# Downsizing



## agentsmith (Mar 27, 2005)

Something that I have been putting off for a few weeks now...actually getting rid of some of the really old models in my collection. Some of the models are so old the decals are turning brown from age!

Here they are 


















I was in need of more shelf space anyway and have a number of large scale Fw 190s and Bf 109s in my stash that will be built and will be getting more shelves soon so I won't have to thin out my collection for a couple more years.


Agentsmith


----------



## Roguepink (Sep 18, 2003)

Just seems a shame is all. I can imagine you put in solid work on all of those. I have the worst time getting rid of old models unless I know I did a piss-poor job and have built a better one.

Of course, I typically only do 1 of each subject. I see a couple of Me-262's, a few Focke-Wulf's, and duplicate Bf-109's.

Do you have some suitably impressive send-off planned?


----------



## bert model maker (Feb 19, 2002)

make a big diorama of a bombed airfield !


----------



## agentsmith (Mar 27, 2005)

No grand send off planned for these old models except for the pictures in this post.
Had all these models been the same scale I would have made some aircraft graveyard dioramas and taken some pics of them, but I had three different scales of models to dispose of.

Much better models will be built and take the place of the ones I scrapped today.

Agentsmith


----------



## John P (Sep 1, 1999)

OH, the huMANity!!!!!


----------



## agentsmith (Mar 27, 2005)

John,
I HATED getting rid of these old models but I needed to make more room for the new models I am working on and the ones in my kit stash.

Agentsmith


----------



## Seaview (Feb 18, 2004)

▸ **Tasks for this exercise**:
1/ Write out the downsizing thread again from "Just seems a" up to and including "impressive send-off planned?", switching "shame" to "pity".
2/ Proceed with the forum thread about downsizing a model collection, picking up right after its final line.

▸ **Stored items**:
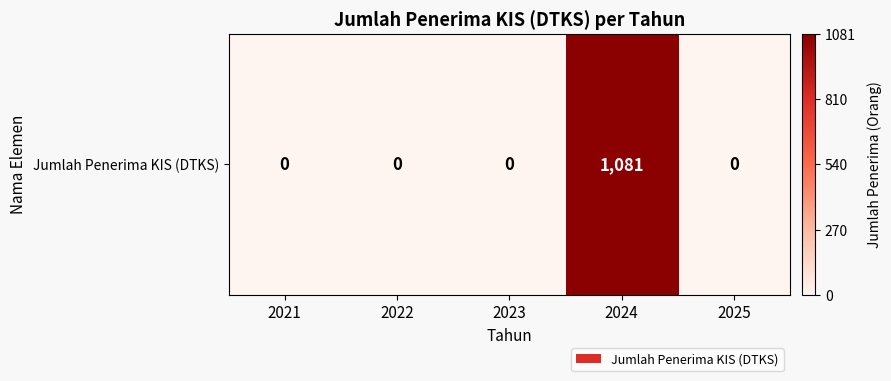

What is the greatest value displayed?

1081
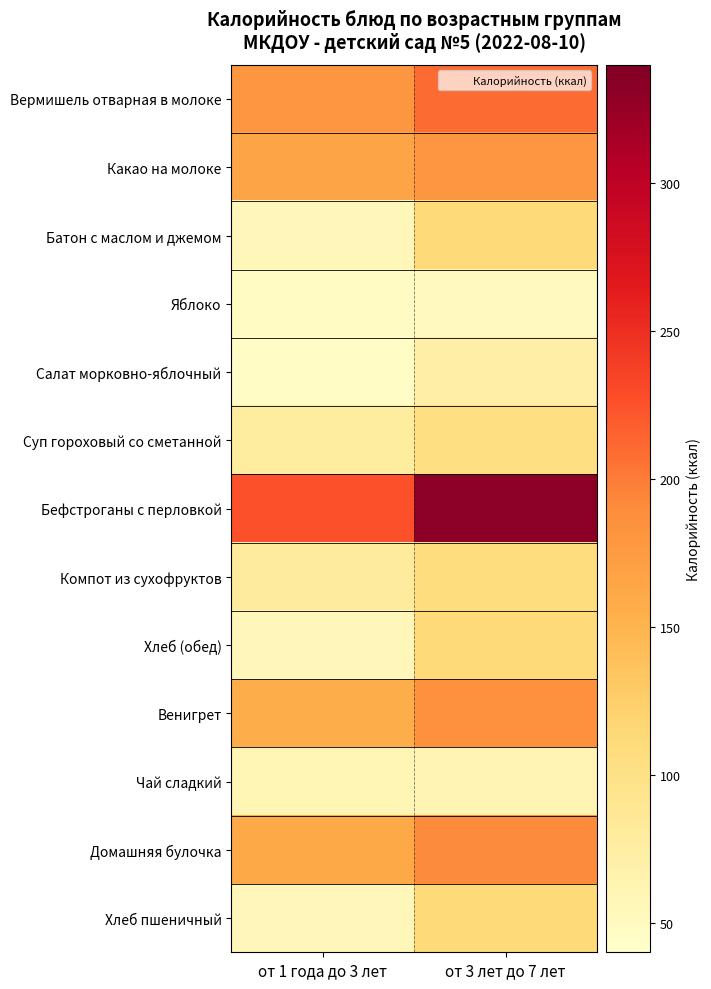

Which series has the widest spread of values?

Бефстроганы с перловкой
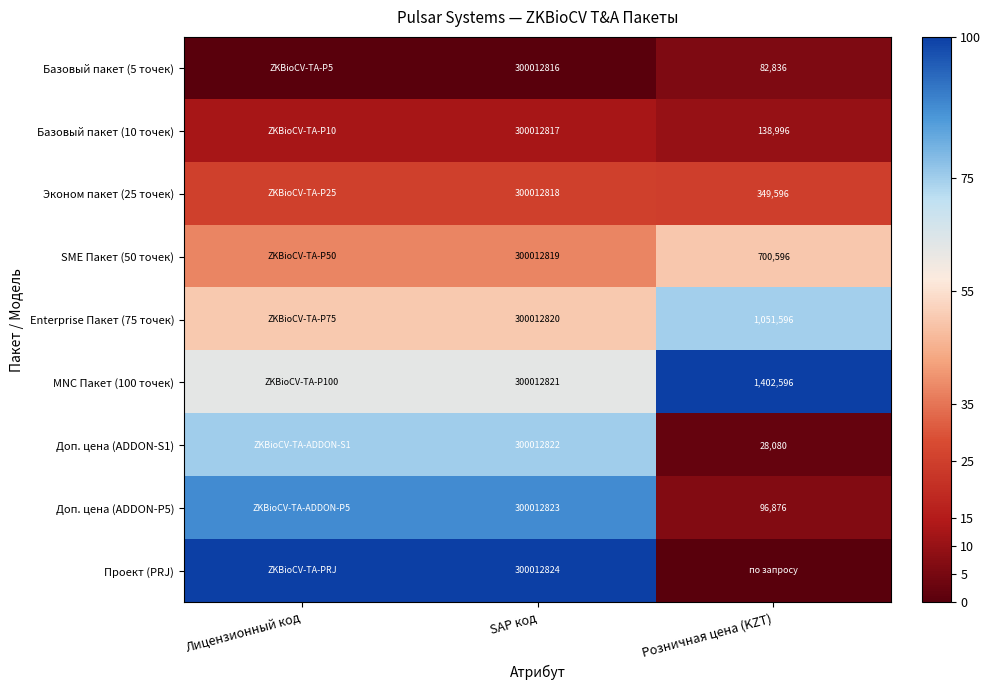

At SAP код, list the series in order from largest to smallest.

Проект (PRJ), Доп. цена (ADDON-P5), Доп. цена (ADDON-S1), MNC Пакет (100 точек), Enterprise Пакет (75 точек), SME Пакет (50 точек), Эконом пакет (25 точек), Базовый пакет (10 точек), Базовый пакет (5 точек)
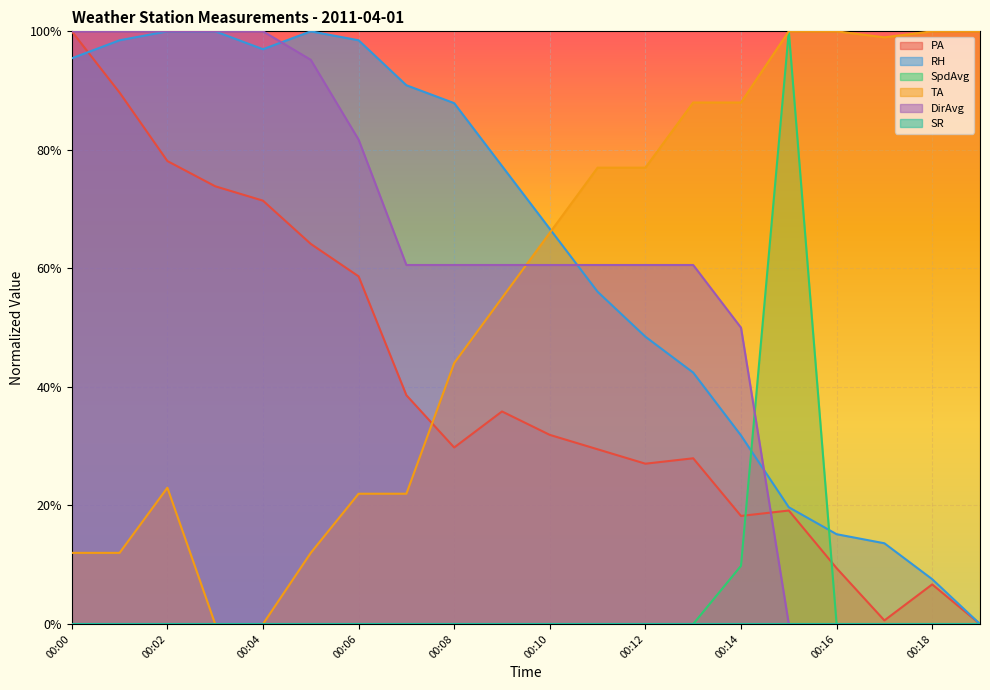

What is the sum of all DirAvg values?

11.5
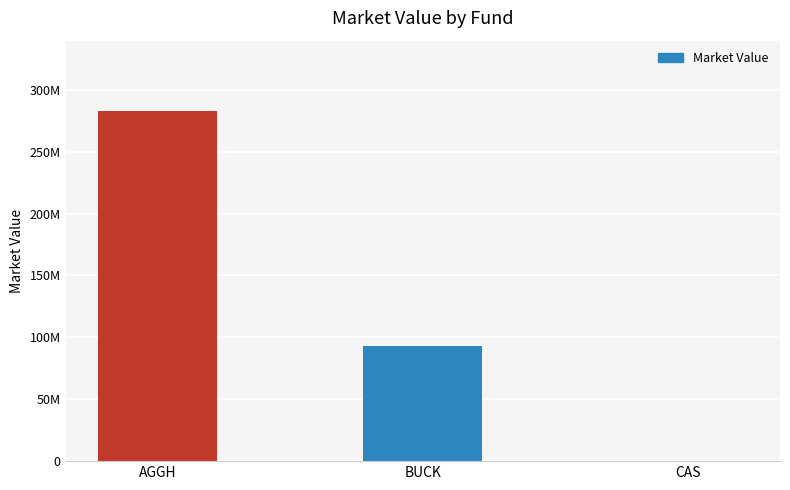

Are the bars horizontal?

No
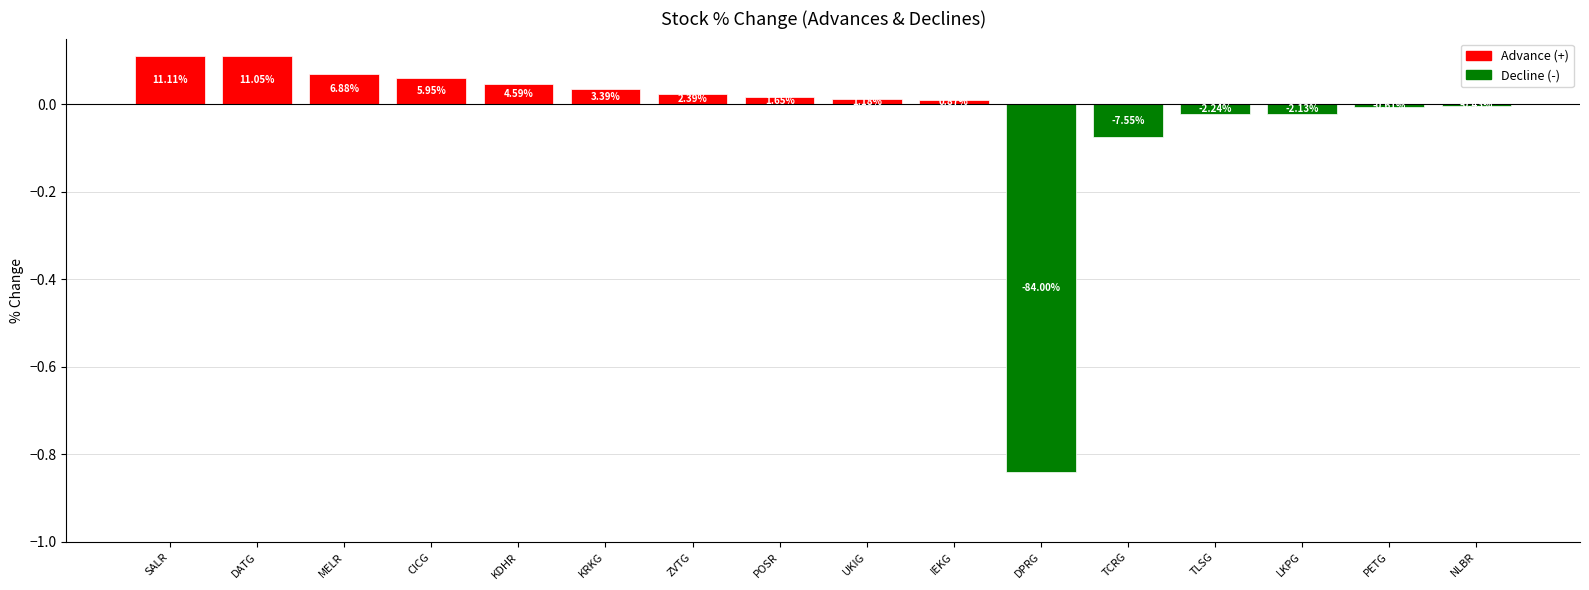

Does the chart contain any negative values?

Yes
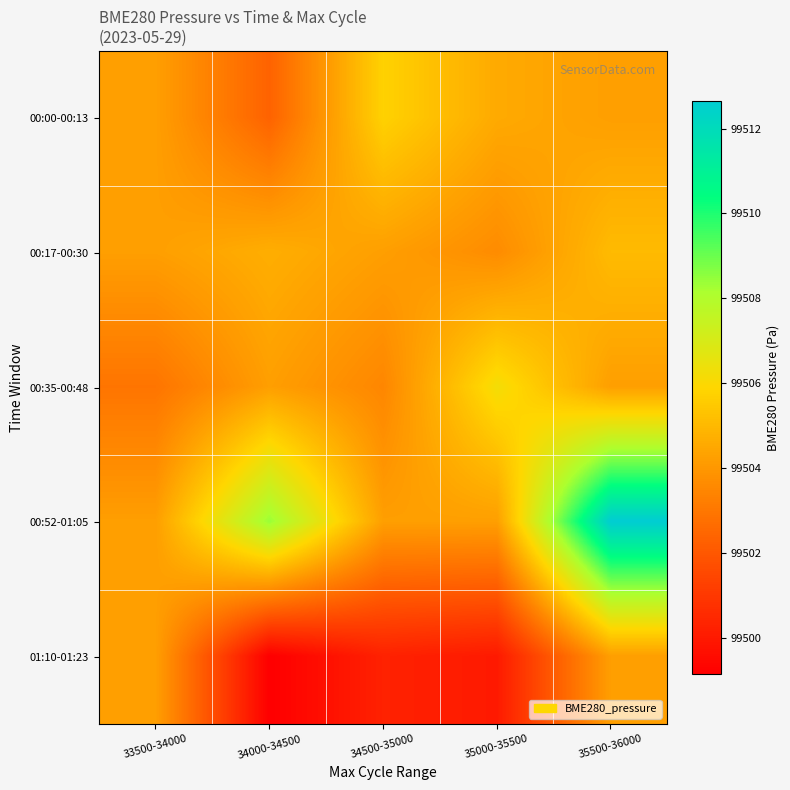

What is the minimum value shown in the chart?

99499.2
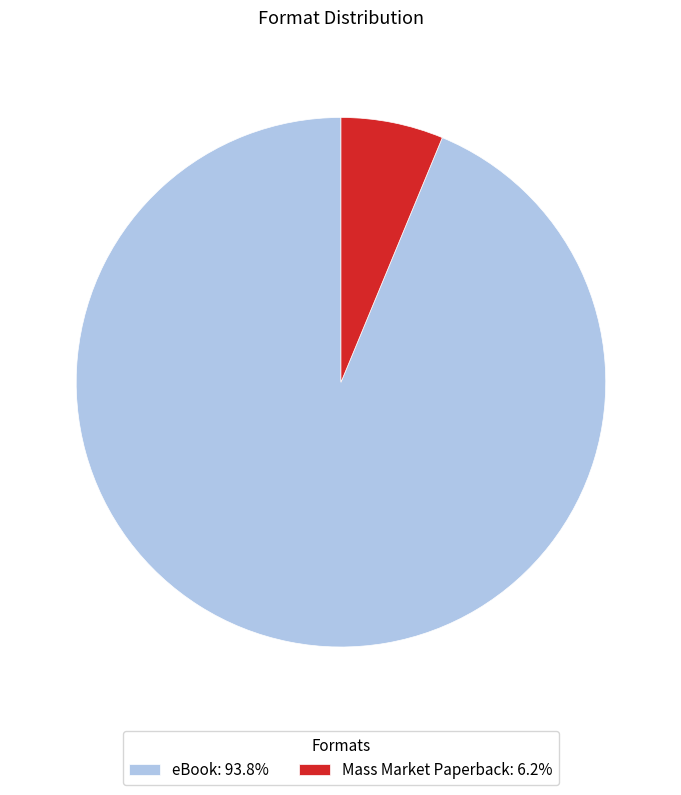

Is there any slice that represents more than half of the pie?

Yes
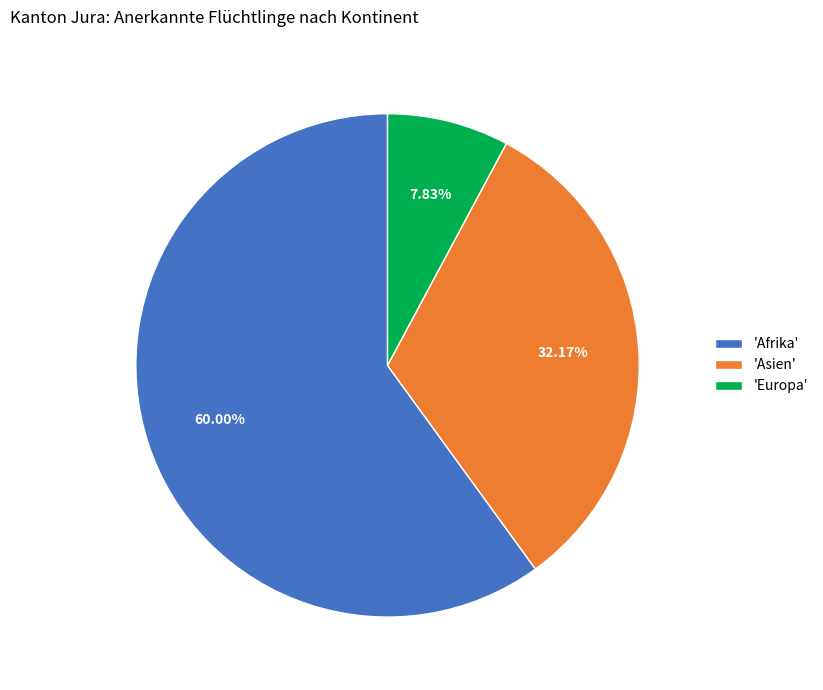

Which category has the smallest portion of the pie?

'Europa'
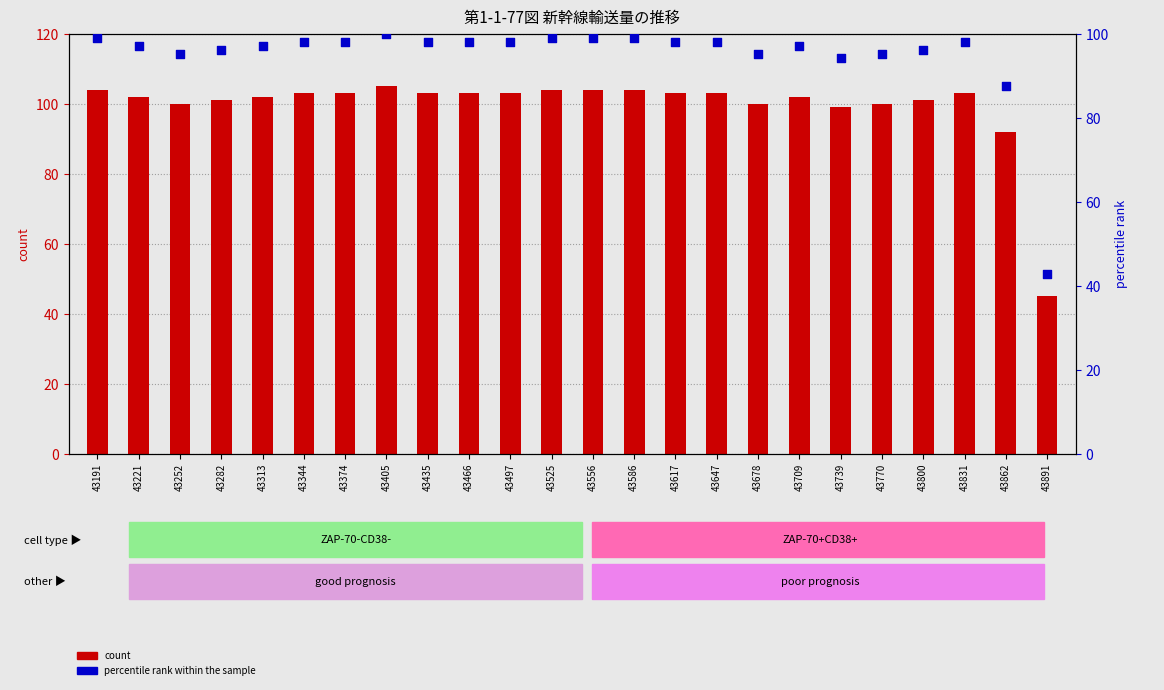

At which category is the sum across all series the highest?

43405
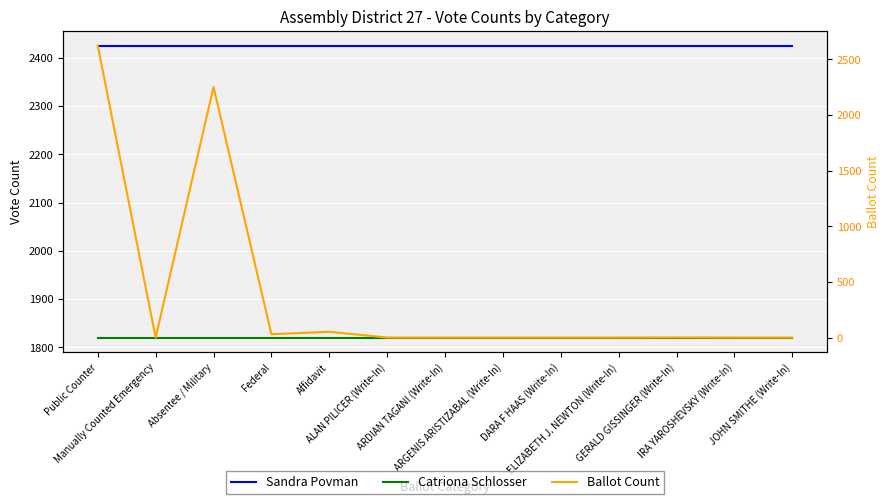

At how many categories does at least one series exceed 547?

13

▸ **Task-by-task outputs**:
1/
Just seems a pity is all. I can imagine you put in solid work on all of those. I have the worst time getting rid of old models unless I know I did a piss-poor job and have built a better one.

Of course, I typically only do 1 of each subject. I see a couple of Me-262's, a few Focke-Wulf's, and duplicate Bf-109's.

Do you have some suitably impressive send-off planned?

2/
You could always have stored them in a cardboard box in a closet, which is a preferable way of enjoying them again several years from now.  
Oh, well, there's always tomorrows builds!


----------



## nunchuck (Sep 28, 2006)

Couldn’t you have stored them in plastic storage bins like this guy’s models and put it in the basement, garage, or storage room?









(scan taken from Fine Scale Modeler magazine January 2007)

Then take them out if you’re doing a photo diorama for a hobby magazine/website or for a contest. Those models still look really good despite the decals aging. I wouldn’t throw them out. Reminds me of the “boneyard”.


----------



## agentsmith (Mar 27, 2005)

Thats a good idea nunchuck, but in my case I just had too many built up models in my collection. The ones that were tossed out not only had yellowing decals but also had small parts missing or were painted in incorrect colors that were based on the information available decades ago, thankfully there is new information about the colors Luftwaffe aircraft wore in the last months of the war so my new models will be more accurate.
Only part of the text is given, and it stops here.